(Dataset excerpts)
------------------------------------------------------------
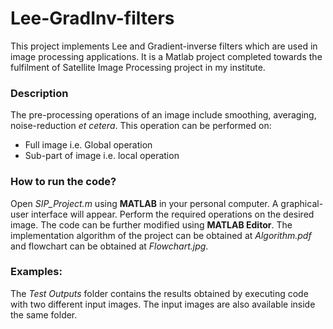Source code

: # Lee-GradInv-filters
This project implements Lee and Gradient-inverse filters which are used in image processing applications. It is a Matlab project completed towards the fulfilment of Satellite Image Processing project in my institute.

### Description
The pre-processing operations of an image include smoothing, averaging, noise-reduction _et cetera_.
This operation can be performed on:
* Full image i.e. Global operation
* Sub-part of image i.e. local operation

### How to run the code?
Open _SIP_Project.m_ using **MATLAB** in your personal computer. A graphical-user interface will appear. Perform the required operations
on the desired image. The code can be further modified using **MATLAB Editor**. The implementation algorithm of the project can be obtained at _Algorithm.pdf_ and flowchart can be obtained at _Flowchart.jpg_.

### Examples:
The _Test Outputs_ folder contains the results obtained by executing code with two different input images. The input images are also available inside the same folder.
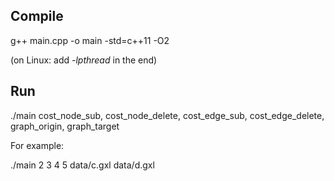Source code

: ## Compile

g++ main.cpp -o main -std=c++11 -O2

(on Linux: add *-lpthread* in the end)


## Run

./main cost_node_sub, cost_node_delete, cost_edge_sub, cost_edge_delete, graph_origin, graph_target

For example:

./main 2 3 4 5 data/c.gxl data/d.gxl

​    
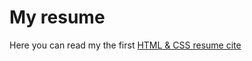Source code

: # My resume 
Here you can read my the first [HTML & CSS resume cite]([https://duckduckgo.com](https://ivandok13.github.io/resume/))
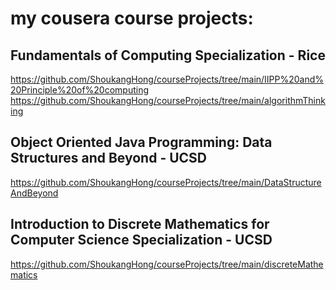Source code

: # my cousera course projects:
## Fundamentals of Computing Specialization - Rice
https://github.com/ShoukangHong/courseProjects/tree/main/IIPP%20and%20Principle%20of%20computing
https://github.com/ShoukangHong/courseProjects/tree/main/algorithmThinking

## Object Oriented Java Programming: Data Structures and Beyond - UCSD
https://github.com/ShoukangHong/courseProjects/tree/main/DataStructureAndBeyond

## Introduction to Discrete Mathematics for Computer Science Specialization - UCSD
https://github.com/ShoukangHong/courseProjects/tree/main/discreteMathematics
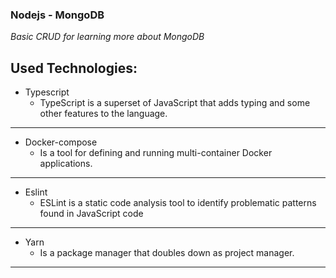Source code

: ### Nodejs - MongoDB

*Basic CRUD for learning more about MongoDB*

Used Technologies:
---
- Typescript
  - TypeScript is a superset of JavaScript that adds typing and some other features to the language. 
---
- Docker-compose
  - Is a tool for defining and running multi-container Docker applications. 
---
- Eslint
  - ESLint is a static code analysis tool to identify problematic patterns found in JavaScript code
---
- Yarn
  - Is a package manager that doubles down as project manager.
---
------------------------------------------------------------
Task objective: Copy the lines of the records from the one containing "# My resume" through the end of the records, including both ends. Don't include the pictures.

Answer for this exercise:
: # My resume 
Here you can read my the first [HTML & CSS resume cite]([https://duckduckgo.com](https://ivandok13.github.io/resume/))
Source code

: # my cousera course projects:
## Fundamentals of Computing Specialization - Rice
https://github.com/ShoukangHong/courseProjects/tree/main/IIPP%20and%20Principle%20of%20computing
https://github.com/ShoukangHong/courseProjects/tree/main/algorithmThinking

## Object Oriented Java Programming: Data Structures and Beyond - UCSD
https://github.com/ShoukangHong/courseProjects/tree/main/DataStructureAndBeyond

## Introduction to Discrete Mathematics for Computer Science Specialization - UCSD
https://github.com/ShoukangHong/courseProjects/tree/main/discreteMathematics
Source code

: ### Nodejs - MongoDB

*Basic CRUD for learning more about MongoDB*

Used Technologies:
---
- Typescript
  - TypeScript is a superset of JavaScript that adds typing and some other features to the language. 
---
- Docker-compose
  - Is a tool for defining and running multi-container Docker applications. 
---
- Eslint
  - ESLint is a static code analysis tool to identify problematic patterns found in JavaScript code
---
- Yarn
  - Is a package manager that doubles down as project manager.
---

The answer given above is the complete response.